> [Records for this task]:
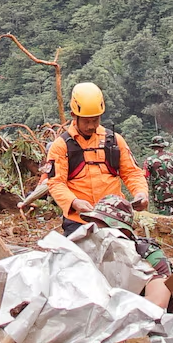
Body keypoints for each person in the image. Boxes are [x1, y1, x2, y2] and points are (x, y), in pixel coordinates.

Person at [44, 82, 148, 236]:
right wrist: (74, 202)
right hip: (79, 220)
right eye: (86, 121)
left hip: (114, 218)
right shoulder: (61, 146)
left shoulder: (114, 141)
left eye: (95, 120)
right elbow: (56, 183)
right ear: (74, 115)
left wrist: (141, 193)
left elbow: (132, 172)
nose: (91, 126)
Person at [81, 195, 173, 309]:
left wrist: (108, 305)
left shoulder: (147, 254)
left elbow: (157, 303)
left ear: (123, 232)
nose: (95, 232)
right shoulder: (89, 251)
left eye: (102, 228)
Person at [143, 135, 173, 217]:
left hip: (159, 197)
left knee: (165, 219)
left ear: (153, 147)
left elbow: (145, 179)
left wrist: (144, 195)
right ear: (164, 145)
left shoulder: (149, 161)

==

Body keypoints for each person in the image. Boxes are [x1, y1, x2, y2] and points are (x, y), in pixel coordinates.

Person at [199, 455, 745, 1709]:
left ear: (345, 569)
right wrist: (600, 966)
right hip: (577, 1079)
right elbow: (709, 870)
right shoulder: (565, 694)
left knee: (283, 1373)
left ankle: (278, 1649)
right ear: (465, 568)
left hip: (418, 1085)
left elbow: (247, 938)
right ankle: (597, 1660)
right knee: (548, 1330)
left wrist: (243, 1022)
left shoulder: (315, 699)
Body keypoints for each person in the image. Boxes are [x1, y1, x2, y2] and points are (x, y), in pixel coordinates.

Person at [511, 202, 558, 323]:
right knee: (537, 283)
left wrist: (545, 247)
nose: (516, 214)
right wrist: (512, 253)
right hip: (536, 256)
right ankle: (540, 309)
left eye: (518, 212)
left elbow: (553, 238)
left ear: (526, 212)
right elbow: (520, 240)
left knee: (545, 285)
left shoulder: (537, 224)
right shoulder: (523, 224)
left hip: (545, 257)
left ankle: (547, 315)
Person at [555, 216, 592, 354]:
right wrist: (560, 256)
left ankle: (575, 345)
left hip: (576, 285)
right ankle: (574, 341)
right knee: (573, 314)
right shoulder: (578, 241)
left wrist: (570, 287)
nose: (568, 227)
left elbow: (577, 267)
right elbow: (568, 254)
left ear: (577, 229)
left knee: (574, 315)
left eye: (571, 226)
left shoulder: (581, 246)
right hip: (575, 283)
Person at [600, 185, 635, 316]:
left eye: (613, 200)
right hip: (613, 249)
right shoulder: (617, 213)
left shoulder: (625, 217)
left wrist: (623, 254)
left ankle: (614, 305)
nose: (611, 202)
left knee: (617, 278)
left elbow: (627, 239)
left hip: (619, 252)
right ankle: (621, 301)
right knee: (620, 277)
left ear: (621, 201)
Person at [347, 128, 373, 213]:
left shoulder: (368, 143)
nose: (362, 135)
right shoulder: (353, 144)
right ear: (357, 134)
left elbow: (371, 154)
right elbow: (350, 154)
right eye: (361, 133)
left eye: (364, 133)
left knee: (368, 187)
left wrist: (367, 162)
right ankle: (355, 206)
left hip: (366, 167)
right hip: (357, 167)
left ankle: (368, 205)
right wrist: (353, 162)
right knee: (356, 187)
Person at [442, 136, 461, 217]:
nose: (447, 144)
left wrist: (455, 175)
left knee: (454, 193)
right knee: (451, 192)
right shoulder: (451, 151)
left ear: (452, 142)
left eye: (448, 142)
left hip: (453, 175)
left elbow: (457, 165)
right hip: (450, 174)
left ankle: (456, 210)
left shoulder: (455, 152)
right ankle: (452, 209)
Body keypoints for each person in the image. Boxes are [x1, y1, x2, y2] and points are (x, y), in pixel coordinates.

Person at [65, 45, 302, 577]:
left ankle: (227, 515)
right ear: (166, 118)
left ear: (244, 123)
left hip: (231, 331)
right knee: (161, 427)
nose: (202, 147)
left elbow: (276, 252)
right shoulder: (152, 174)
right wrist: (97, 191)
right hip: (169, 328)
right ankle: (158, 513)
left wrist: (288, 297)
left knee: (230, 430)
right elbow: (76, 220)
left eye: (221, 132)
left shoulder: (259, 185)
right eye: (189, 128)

> [Exercise details]:
Copy word for word the stretch of entries above from the line that has "left elbow: (157, 303)" through the line that has "left shoulder: (149, 161)", both ends included, and nothing outside it.

> [Task answer]:
left elbow: (157, 303)
left ear: (123, 232)
nose: (95, 232)
right shoulder: (89, 251)
left eye: (102, 228)
Person at [143, 135, 173, 217]:
left hip: (159, 197)
left knee: (165, 219)
left ear: (153, 147)
left elbow: (145, 179)
left wrist: (144, 195)
right ear: (164, 145)
left shoulder: (149, 161)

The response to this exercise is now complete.